I have 15 RHEL6 servers in 2 locations and another server in a third location that needs to ssh to those servers. That one server cannot successfully ssh to the other servers, except 1. I ssh using verbose and see that it gets to debug1: SSH2_MSG_KEX_DH_GEX_INIT sent and hangs

Checking the logs on the other servers, I see no messages until I CTRL C to get out of the hung ssh. Then I see, Connection closed by 10.10.10.10. Nothing else in messages and nothing in secure.

All of the 30 servers this one is trying to connect to are kickstarted and patched with the same OS.

I've searched the googles and have not found anything that can help. I'm looking here to see if you can. Thanks

Just to clarify... You have:

• Location 1: 15 servers
• Location 2: 15 servers
• Location 3: 1 server

Right?

Location 3 is unable to ssh to either Location 1 and/or Location 2?

Can Location 3 ping the servers at Locations 1 and/or 2?

Does your site have RedHat support? If so, I'd use the support that you're likely paying for.

Location 3 can ping all the servers. Location 3 has a total of 4 RHEL servers. its just one that cannot ssh to the rest. That location 3 server cannot ssh to any server in Location 1. That location 3 server can ssh to 1 out of the 15 servers in location 2. The other RHEL servers in location 3 can ssh to all 30 of those servers

Ping only means that "Point A can see Point B." It does not check port access.
Starting with ping is always good. If ping doesn't work, it guarantees ssh will not work(*). On the other hand, if ping works, it does not guarantee that ssh WILL work, it only validates that ssh COULD work.
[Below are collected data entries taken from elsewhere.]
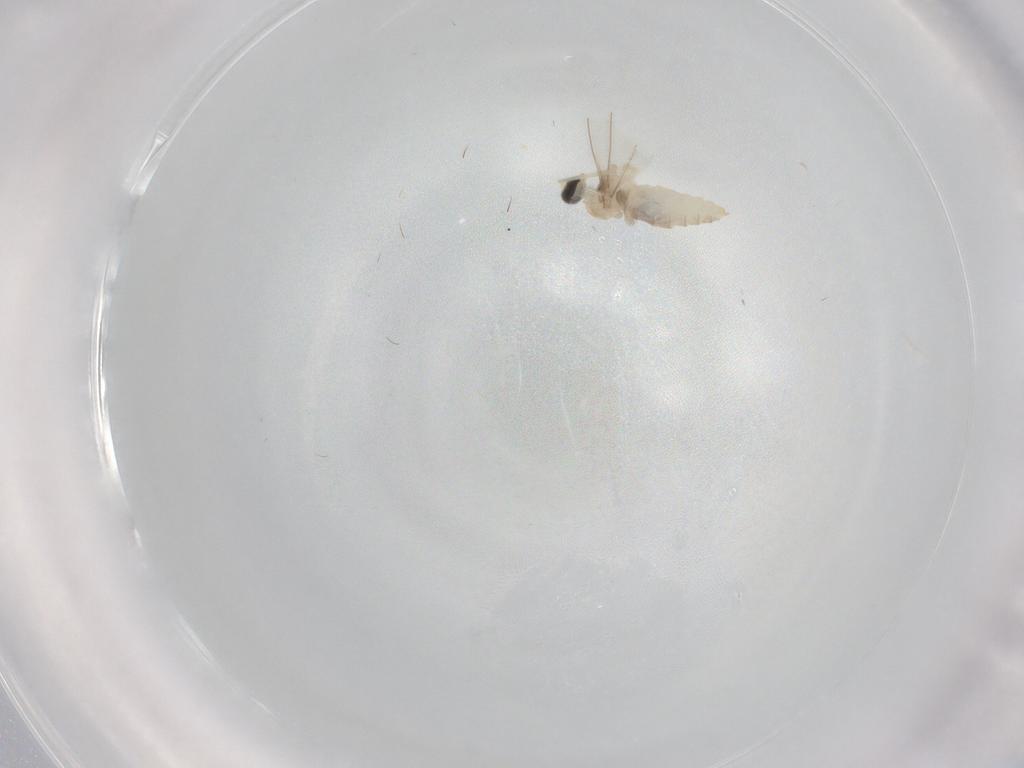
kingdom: Animalia
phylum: Arthropoda
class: Insecta
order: Diptera
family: Cecidomyiidae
The next step is to valid that you have connectivity on port 22.
Ex:
MyWorkstation> ping Server3-1
ping: Server3-1 is Alive

Now, you need to ensure the 'MyWorkstation' can access 'Server3-1' via port 22. In the old days, we could use telnet for this:
MyWorkstation> telnet Server3-1 22
Connect ....

Today, telnet is an insecure protocol and may not be installed on your system. Some folks use the telnet option of curl to try this:
MyWorkstation> curl telnet://Server3-1:22
If you get this message:
Failed to connect to Server3-1:22; Connection Refused
Then you cannot connect on port 22, which is why your SSH fails. Maybe a firewall issue, may be an isue with sshd not running (properly), maybe an issue with sshd_config preventing access, maybe something in /etc/hosts.alloy or /etc/hosts.deny

If you get nothing back, press enter 3 times. You will see messages about the SSH version and end with something like:
curl: (55) Send Failure: Broken Pipe
Then you can get to port 22 and the problem lies elsewhere.
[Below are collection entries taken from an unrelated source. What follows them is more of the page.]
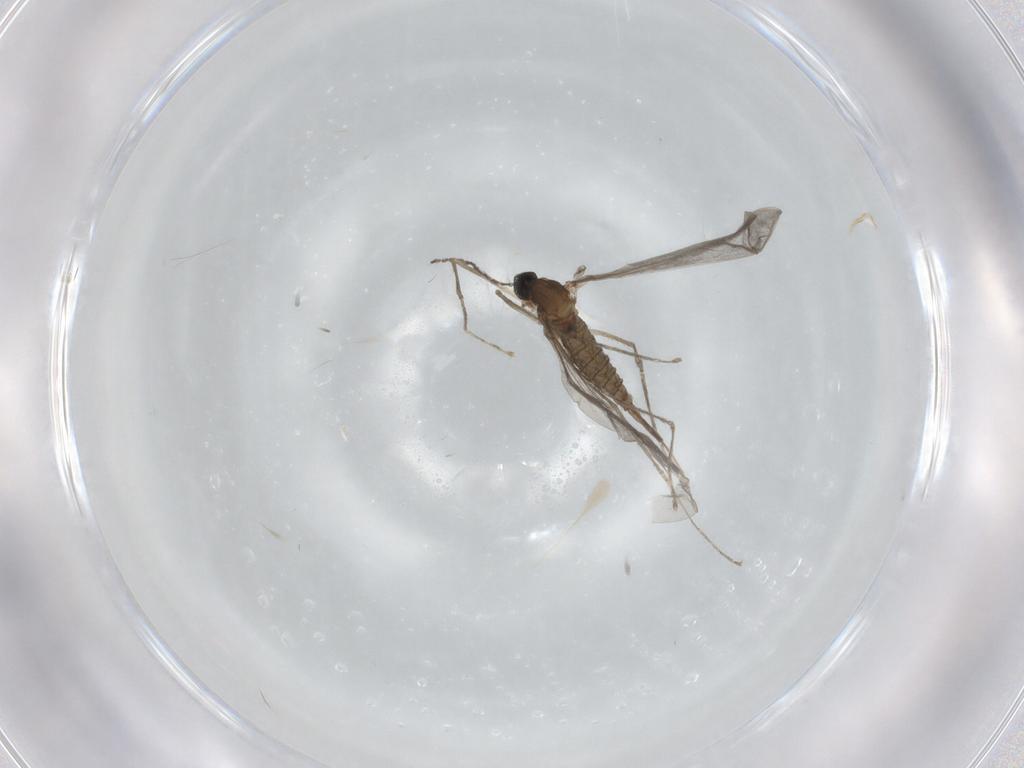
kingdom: Animalia
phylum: Arthropoda
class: Insecta
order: Diptera
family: Cecidomyiidae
I use bash to try to connect:
MyWorkstation> bash
bash-$] echo </dev/tcp/Server3-1/22
If you get a connection refused error, port 22 is inaccessible on Server3-1
If you get a blank line followed by your prompt, then you can access port 22
If the terminal hangs, you may have a slow connection (so ssh is timing out on connect).
or, in some cases, the connection is hung and you are waiting for the timeout to show that the port is closed. This would also cause an ssh error.

Post your troubleshooting results and we may be able to give you more advice.



Are you using SSH keys? Try and force a password login







(*) Excepotion: some networks disable ping, in which case, the previous statement is useless.